También deben cubrirse enteramente en público, incluido el rostro, idealmente con el burka, un velo integral con una rejilla a nivel de los ojos, usado ampliamente en las regiones más aisladas y conservadoras del país.
Incluso antes del regreso de los talibanes al poder, la inmensa mayoría de las afganas ya usaba velo, aunque fuera con un pañuelo suelto.
Para los talibanes, como norma general, las mujeres no deben dejar su domicilio salvo absoluta necesidad. Pero la privación más brutal fue el cierre en marzo de los colegios de secundaria para mujeres en numerosas regiones, justo después de su reapertura anunciada desde hacía tiempo.
A pesar de los riesgos y por la sed de aprender de las niñas, los colegios clandestinos han proliferado por el país, a menudo en las habitaciones de los hogares.
Periodistas de AFP acudieron a tres de estas para conocer a sus alumnas y profesoras, cuyos nombres fueron modificados para preservar su seguridad.
DESEO DE TENER LIBERTAD
Nafeesa tiene 20 años, pero todavía estudia las asignaturas del colegio de secundaria dado los retrasos de un sistema educativo golpeado por décadas de guerras en el país.
Solo su madre y su hermana mayor saben que sigue sus clases, pero no su hermano, que durante años luchó con los talibanes en las montañas contra el antiguo Gobierno y las fuerzas extranjeras y no volvió a casa hasta la victoria de los islamistas el pasado agosto.
Por la mañana le permite acudir a una madrasa para estudiar el corán, pero por la tarde, sin que él lo sepa, se cuela en una clase clandestina organizada por la Asociación Revolucionaria de Mujeres de Afganistán (RAWA, por sus siglas en inglés).
«Hemos aceptado este riesgo; si no, nos quedaríamos sin educación», explica Nafeesa.
«Quiero ser médica […]. Queremos hacer algo para nosotros mismas, queremos tener libertad, ser útiles a la sociedad y construir nuestro futuro», dice la joven.
Cuando AFP acudió a su clase, Nafeesa y las otras nueve alumnas discutían de la libertad de expresión con su profesora, sentadas lado a lado sobre una alfombra y leyendo por turnos un libro en voz alta.
Para llegar al curso, suelen salir de casa horas antes y tomar itinerarios distintos para no llamar la atención en una región dominada por los pastunes, un pueblo de tradición patriarcal y conservadora que es mayoritario en el movimiento talibán.
Si un combatiente talibán les pregunta dónde van, ellas responden que están inscritas en un taller de costura y esconden sus libros escolares en las bolsas de la compra o bajo la vestimenta.
Corren riesgos, pero a veces también se sacrifican, como la hermana de Nafeesa, que abandonó la escuela para despejar las sospechas que pudiera tener su hermano.
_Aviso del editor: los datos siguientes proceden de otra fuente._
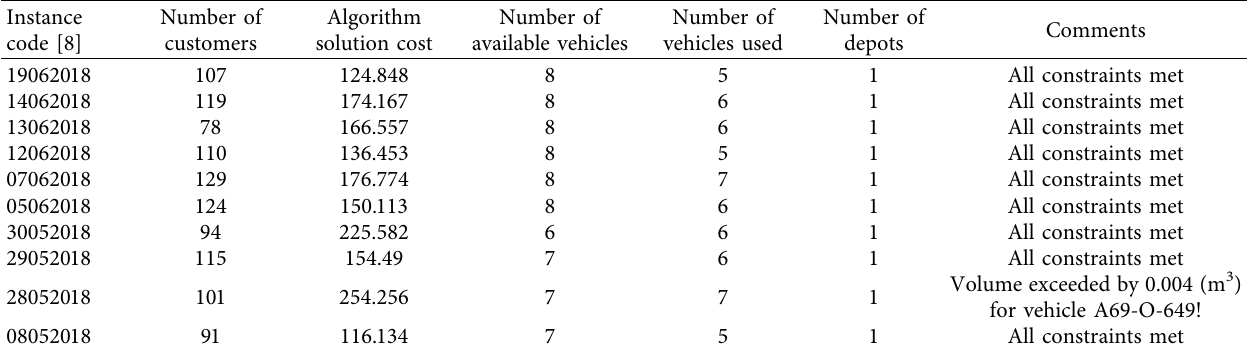
Table 3: Results of testing on real data of a distribution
Según los eruditos religiosos, nada en el islam justifica prohibir la educación secundaria a las mujeres. Un año después de su llegada al poder, los talibanes insisten en que permitirán la reanudación de las clases, pero sin ofrecer un calendario.
La cuestión divide al movimiento. Según varias fuentes interrogadas por AFP, una facción radical que aconseja al jefe supremo Hibatullah Akhundzada se opone a la escolarización femenina o pretende que se limite a estudios religiosos y clases prácticas de cocina o costura.